WHAT YOU WILL DO
List every line in the items below that contains the string "edgeStyle", copying each one in full.

══ DATA TO PROCESS

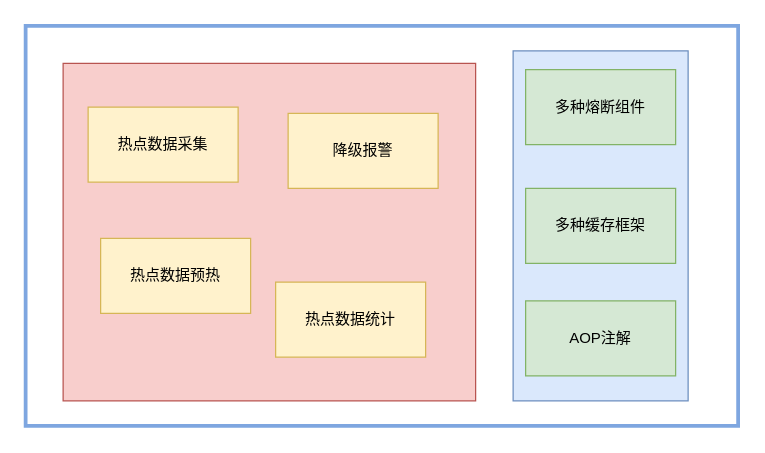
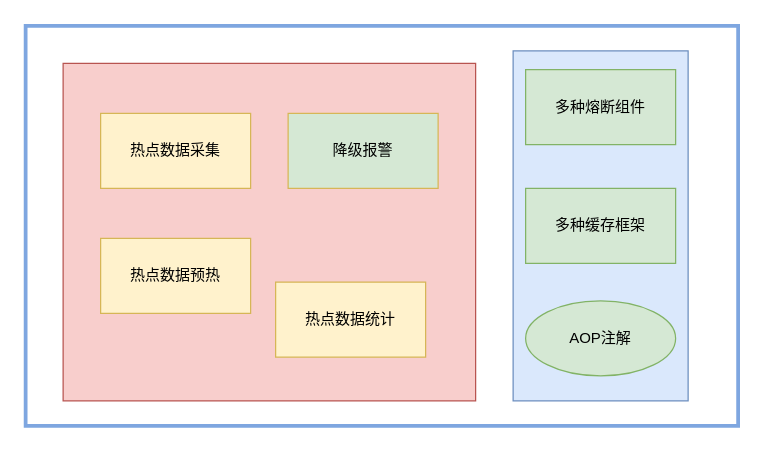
  <mxCell id="0" />
  <mxCell id="1" parent="0" />
  <mxCell id="2" value="" style="rounded=0;whiteSpace=wrap;html=1;strokeColor=#b85450;fillColor=#f8cecc;" vertex="1" parent="1"><mxGeometry x="50" y="50" width="330" height="270" as="geometry" /></mxCell>
  <mxCell id="3" value="" style="rounded=0;whiteSpace=wrap;html=1;strokeColor=#6c8ebf;fillColor=#dae8fc;" vertex="1" parent="1"><mxGeometry x="410" y="40" width="140" height="280" as="geometry" /></mxCell>
  <mxCell id="4" value="" style="rounded=0;whiteSpace=wrap;html=1;fillColor=none;strokeColor=#7EA6E0;strokeWidth=3;" vertex="1" parent="1"><mxGeometry x="20" y="20" width="570" height="320" as="geometry" /></mxCell>
  <mxCell id="5" value="多种熔断组件" style="rounded=0;whiteSpace=wrap;html=1;strokeColor=#82b366;fillColor=#d5e8d4;" vertex="1" parent="1"><mxGeometry x="420" y="55" width="120" height="60" as="geometry" /></mxCell>
  <mxCell id="6" value="多种缓存框架" style="rounded=0;whiteSpace=wrap;html=1;strokeColor=#82b366;fillColor=#d5e8d4;" vertex="1" parent="1"><mxGeometry x="420" y="150" width="120" height="60" as="geometry" /></mxCell>
- <mxCell id="7" value="AOP注解" style="rounded=0;whiteSpace=wrap;html=1;strokeColor=#82b366;fillColor=#d5e8d4;" vertex="1" parent="1"><mxGeometry x="420" y="240" width="120" height="60" as="geometry" /></mxCell>
- <mxCell id="8" value="热点数据采集" style="rounded=0;whiteSpace=wrap;html=1;fillColor=#fff2cc;strokeColor=#d6b656;" vertex="1" parent="1"><mxGeometry x="70" y="85" width="120" height="60" as="geometry" /></mxCell>
- <mxCell id="9" value="降级报警" style="rounded=0;whiteSpace=wrap;html=1;fillColor=#fff2cc;strokeColor=#d6b656;" vertex="1" parent="1"><mxGeometry x="230" y="90" width="120" height="60" as="geometry" /></mxCell>
+ <mxCell id="7" value="AOP注解" style="ellipse;whiteSpace=wrap;html=1;strokeColor=#82b366;fillColor=#d5e8d4;" vertex="1" parent="1"><mxGeometry x="420" y="240" width="120" height="60" as="geometry" /></mxCell>
+ <mxCell id="8" value="热点数据采集" style="rounded=0;whiteSpace=wrap;html=1;fillColor=#fff2cc;strokeColor=#d6b656;" vertex="1" parent="1"><mxGeometry x="80" y="90" width="120" height="60" as="geometry" /></mxCell>
+ <mxCell id="9" value="降级报警" style="rounded=0;whiteSpace=wrap;html=1;fillColor=#d5e8d4;strokeColor=#d6b656;" vertex="1" parent="1"><mxGeometry x="230" y="90" width="120" height="60" as="geometry" /></mxCell>
  <mxCell id="10" value="热点数据预热" style="rounded=0;whiteSpace=wrap;html=1;fillColor=#fff2cc;strokeColor=#d6b656;" vertex="1" parent="1"><mxGeometry x="80" y="190" width="120" height="60" as="geometry" /></mxCell>
  <mxCell id="11" value="热点数据统计" style="rounded=0;whiteSpace=wrap;html=1;fillColor=#fff2cc;strokeColor=#d6b656;" vertex="1" parent="1"><mxGeometry x="220" y="225" width="120" height="60" as="geometry" /></mxCell>
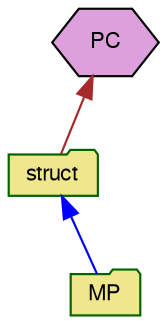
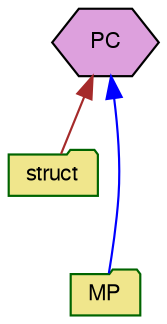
  digraph {
    node [color=darkgreen fillcolor=khaki fontname=FreeSans fontsize=10 shape=folder style=filled]
    edge [dir=back fontname=FreeSans fontsize=10 labelfontname=FreeSans labelfontsize=10 style=solid]
    n1 [color=black fillcolor=plum height=0.2 label=PC shape=hexagon width=0.4]
    n2 [height=0.2 label=struct width=0.4]
    n3 [height=0.2 label=MP width=0.4]
    n1 -> n2 [color=brown]
-   n2 -> n3 [color=blue]
+   n1 -> n3 [color=blue]
  }
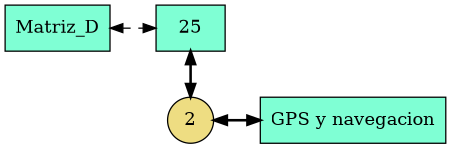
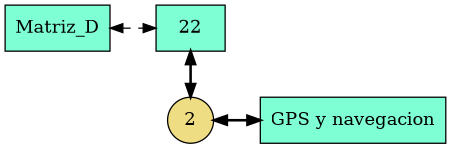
  digraph {
    nodesep=0.5
    rankdir=BT
    node [fillcolor=aquamarine shape=rectangle style=filled]
    edge [dir=both style=bold]
    n1 [label=Matriz_D]
-   n2 [label=25]
+   n2 [label=22]
    n3 [label="GPS y navegacion"]
    n4 [fillcolor=lightgoldenrod label=2 shape=circle]
    subgraph sub_1 {
      rank=same
      n1
      n2
    }
    subgraph sub_2 {
      rank=same
      n3
      n4
    }
    subgraph sub_3 {
      rank=same
      n1
      n2
    }
    n1 -> n2 [style=dashed]
    n3 -> n4 [constraint=false]
    n4 -> n2
  }
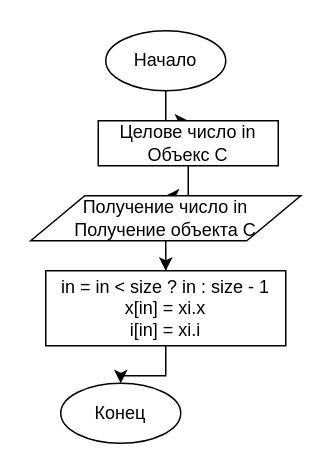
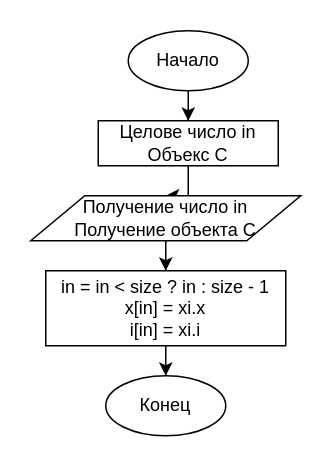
  <mxCell id="0" />
  <mxCell id="1" parent="0" />
  <mxCell id="2" style="edgeStyle=orthogonalEdgeStyle;rounded=0;orthogonalLoop=1;jettySize=auto;html=1;entryX=0.5;entryY=0;entryDx=0;entryDy=0;" edge="1" parent="1" source="3" target="5"><mxGeometry relative="1" as="geometry" /></mxCell>
- <mxCell id="3" value="Начало" style="ellipse;whiteSpace=wrap;html=1;" vertex="1" parent="1"><mxGeometry x="70" y="20" width="80" height="40" as="geometry" /></mxCell>
+ <mxCell id="3" value="Начало" style="ellipse;whiteSpace=wrap;html=1;" vertex="1" parent="1"><mxGeometry x="85" y="20" width="80" height="40" as="geometry" /></mxCell>
  <mxCell id="4" style="edgeStyle=orthogonalEdgeStyle;rounded=0;orthogonalLoop=1;jettySize=auto;html=1;entryX=0.5;entryY=0;entryDx=0;entryDy=0;" edge="1" parent="1" source="5" target="7"><mxGeometry relative="1" as="geometry" /></mxCell>
  <mxCell id="5" value="Целове число in&lt;br&gt;Объекс C" style="rounded=0;whiteSpace=wrap;html=1;" vertex="1" parent="1"><mxGeometry x="65" y="80" width="120" height="30" as="geometry" /></mxCell>
  <mxCell id="6" style="edgeStyle=orthogonalEdgeStyle;rounded=0;orthogonalLoop=1;jettySize=auto;html=1;entryX=0.5;entryY=0;entryDx=0;entryDy=0;" edge="1" parent="1" source="7" target="9"><mxGeometry relative="1" as="geometry" /></mxCell>
  <mxCell id="7" value="Получение число in&lt;br&gt;Получение объекта C" style="shape=parallelogram;perimeter=parallelogramPerimeter;whiteSpace=wrap;html=1;" vertex="1" parent="1"><mxGeometry x="20" y="130" width="180" height="30" as="geometry" /></mxCell>
  <mxCell id="8" style="edgeStyle=orthogonalEdgeStyle;rounded=0;orthogonalLoop=1;jettySize=auto;html=1;" edge="1" parent="1" source="9" target="10"><mxGeometry relative="1" as="geometry" /></mxCell>
  <mxCell id="9" value="&lt;div&gt;in = in &amp;lt; size ?&amp;nbsp;&lt;span&gt;in : size - 1&lt;/span&gt;&lt;/div&gt;&lt;div&gt;&lt;span&gt;x[in] = xi.x&lt;/span&gt;&lt;/div&gt;&lt;div&gt;&lt;span&gt;i[in] = xi.i&lt;/span&gt;&lt;/div&gt;" style="rounded=0;whiteSpace=wrap;html=1;" vertex="1" parent="1"><mxGeometry x="30" y="180" width="160" height="50" as="geometry" /></mxCell>
- <mxCell id="10" value="Конец" style="ellipse;whiteSpace=wrap;html=1;" vertex="1" parent="1"><mxGeometry x="40" y="255" width="80" height="40" as="geometry" /></mxCell>
+ <mxCell id="10" value="Конец" style="ellipse;whiteSpace=wrap;html=1;" vertex="1" parent="1"><mxGeometry x="70" y="250" width="80" height="40" as="geometry" /></mxCell>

════

SOLUTION FOR THIS PROBLEM
  <mxCell id="2" style="edgeStyle=orthogonalEdgeStyle;rounded=0;orthogonalLoop=1;jettySize=auto;html=1;entryX=0.5;entryY=0;entryDx=0;entryDy=0;" edge="1" parent="1" source="3" target="5"><mxGeometry relative="1" as="geometry" /></mxCell>
  <mxCell id="4" style="edgeStyle=orthogonalEdgeStyle;rounded=0;orthogonalLoop=1;jettySize=auto;html=1;entryX=0.5;entryY=0;entryDx=0;entryDy=0;" edge="1" parent="1" source="5" target="7"><mxGeometry relative="1" as="geometry" /></mxCell>
  <mxCell id="6" style="edgeStyle=orthogonalEdgeStyle;rounded=0;orthogonalLoop=1;jettySize=auto;html=1;entryX=0.5;entryY=0;entryDx=0;entryDy=0;" edge="1" parent="1" source="7" target="9"><mxGeometry relative="1" as="geometry" /></mxCell>
  <mxCell id="8" style="edgeStyle=orthogonalEdgeStyle;rounded=0;orthogonalLoop=1;jettySize=auto;html=1;" edge="1" parent="1" source="9" target="10"><mxGeometry relative="1" as="geometry" /></mxCell>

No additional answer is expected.